__Your goal__
Your answer should consist of the lines below that hold the word "certified".

__Extracted records__
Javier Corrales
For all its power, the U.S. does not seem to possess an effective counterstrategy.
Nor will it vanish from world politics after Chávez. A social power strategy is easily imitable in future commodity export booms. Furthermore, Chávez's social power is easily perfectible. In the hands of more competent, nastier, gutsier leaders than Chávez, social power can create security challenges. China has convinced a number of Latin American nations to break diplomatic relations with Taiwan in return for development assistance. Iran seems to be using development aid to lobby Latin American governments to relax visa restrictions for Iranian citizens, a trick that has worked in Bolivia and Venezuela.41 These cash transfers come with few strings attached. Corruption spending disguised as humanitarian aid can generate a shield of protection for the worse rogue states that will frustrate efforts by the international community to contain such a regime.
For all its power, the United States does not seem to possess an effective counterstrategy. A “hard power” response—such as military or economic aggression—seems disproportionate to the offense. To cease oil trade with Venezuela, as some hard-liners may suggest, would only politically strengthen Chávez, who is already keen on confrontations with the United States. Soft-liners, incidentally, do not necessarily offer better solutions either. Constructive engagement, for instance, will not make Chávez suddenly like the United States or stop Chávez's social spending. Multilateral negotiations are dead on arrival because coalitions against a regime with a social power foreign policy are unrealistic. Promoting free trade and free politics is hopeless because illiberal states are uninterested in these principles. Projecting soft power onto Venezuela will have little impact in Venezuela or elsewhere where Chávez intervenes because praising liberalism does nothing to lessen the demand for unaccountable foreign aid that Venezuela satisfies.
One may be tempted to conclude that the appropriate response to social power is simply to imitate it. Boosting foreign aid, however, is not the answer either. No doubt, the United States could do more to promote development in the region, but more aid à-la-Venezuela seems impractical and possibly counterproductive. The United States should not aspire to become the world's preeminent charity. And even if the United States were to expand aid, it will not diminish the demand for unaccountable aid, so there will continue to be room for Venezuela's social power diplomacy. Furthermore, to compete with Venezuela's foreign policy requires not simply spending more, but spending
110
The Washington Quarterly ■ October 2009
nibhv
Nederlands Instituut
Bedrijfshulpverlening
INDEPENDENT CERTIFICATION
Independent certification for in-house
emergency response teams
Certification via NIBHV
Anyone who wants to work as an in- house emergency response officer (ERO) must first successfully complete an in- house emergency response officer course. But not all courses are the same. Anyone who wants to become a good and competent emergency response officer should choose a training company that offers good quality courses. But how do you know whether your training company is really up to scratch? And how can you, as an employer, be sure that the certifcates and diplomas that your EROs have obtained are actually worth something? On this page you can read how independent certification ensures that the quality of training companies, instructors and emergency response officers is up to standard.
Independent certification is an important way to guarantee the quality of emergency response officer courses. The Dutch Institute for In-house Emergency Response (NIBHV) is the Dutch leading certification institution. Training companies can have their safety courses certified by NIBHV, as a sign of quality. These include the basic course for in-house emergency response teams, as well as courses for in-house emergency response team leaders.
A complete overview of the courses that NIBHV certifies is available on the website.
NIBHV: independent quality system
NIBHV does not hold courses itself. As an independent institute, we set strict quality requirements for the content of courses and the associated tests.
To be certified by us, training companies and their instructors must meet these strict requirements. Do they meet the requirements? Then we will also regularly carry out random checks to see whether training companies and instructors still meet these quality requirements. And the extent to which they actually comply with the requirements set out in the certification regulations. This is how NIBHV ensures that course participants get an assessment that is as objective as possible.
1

==

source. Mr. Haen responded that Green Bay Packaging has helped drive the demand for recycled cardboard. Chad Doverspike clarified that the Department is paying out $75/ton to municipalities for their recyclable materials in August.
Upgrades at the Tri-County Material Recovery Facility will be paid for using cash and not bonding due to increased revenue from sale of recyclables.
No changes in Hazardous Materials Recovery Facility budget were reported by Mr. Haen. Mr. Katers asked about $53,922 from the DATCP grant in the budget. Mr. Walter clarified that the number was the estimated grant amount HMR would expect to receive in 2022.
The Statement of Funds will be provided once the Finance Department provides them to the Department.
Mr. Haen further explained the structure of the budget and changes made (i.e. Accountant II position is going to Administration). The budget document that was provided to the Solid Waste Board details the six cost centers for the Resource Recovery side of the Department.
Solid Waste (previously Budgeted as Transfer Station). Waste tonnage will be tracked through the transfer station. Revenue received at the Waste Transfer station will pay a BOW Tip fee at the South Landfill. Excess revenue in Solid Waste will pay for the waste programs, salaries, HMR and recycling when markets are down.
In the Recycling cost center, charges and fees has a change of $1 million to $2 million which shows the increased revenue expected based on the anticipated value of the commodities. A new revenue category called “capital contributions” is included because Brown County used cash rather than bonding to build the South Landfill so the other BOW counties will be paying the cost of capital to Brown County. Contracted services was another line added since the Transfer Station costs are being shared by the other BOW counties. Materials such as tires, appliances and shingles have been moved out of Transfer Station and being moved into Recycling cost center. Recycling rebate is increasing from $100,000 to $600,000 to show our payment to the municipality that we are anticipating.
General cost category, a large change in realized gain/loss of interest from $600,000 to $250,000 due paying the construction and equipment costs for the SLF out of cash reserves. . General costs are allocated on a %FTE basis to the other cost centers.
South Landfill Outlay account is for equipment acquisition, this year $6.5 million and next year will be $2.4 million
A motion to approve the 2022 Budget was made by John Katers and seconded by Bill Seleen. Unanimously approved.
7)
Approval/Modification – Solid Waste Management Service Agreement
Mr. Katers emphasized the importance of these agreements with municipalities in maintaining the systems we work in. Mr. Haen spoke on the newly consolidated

* * *

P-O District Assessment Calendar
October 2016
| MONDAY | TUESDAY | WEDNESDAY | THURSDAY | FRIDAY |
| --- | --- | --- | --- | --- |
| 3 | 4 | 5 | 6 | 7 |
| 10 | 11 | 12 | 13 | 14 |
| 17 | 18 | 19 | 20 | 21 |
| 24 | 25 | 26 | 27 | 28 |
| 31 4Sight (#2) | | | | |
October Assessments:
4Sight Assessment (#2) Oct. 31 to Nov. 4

__Output below__
Independent certification is an important way to guarantee the quality of emergency response officer courses. The Dutch Institute for In-house Emergency Response (NIBHV) is the Dutch leading certification institution. Training companies can have their safety courses certified by NIBHV, as a sign of quality. These include the basic course for in-house emergency response teams, as well as courses for in-house emergency response team leaders.
To be certified by us, training companies and their instructors must meet these strict requirements. Do they meet the requirements? Then we will also regularly carry out random checks to see whether training companies and instructors still meet these quality requirements. And the extent to which they actually comply with the requirements set out in the certification regulations. This is how NIBHV ensures that course participants get an assessment that is as objective as possible.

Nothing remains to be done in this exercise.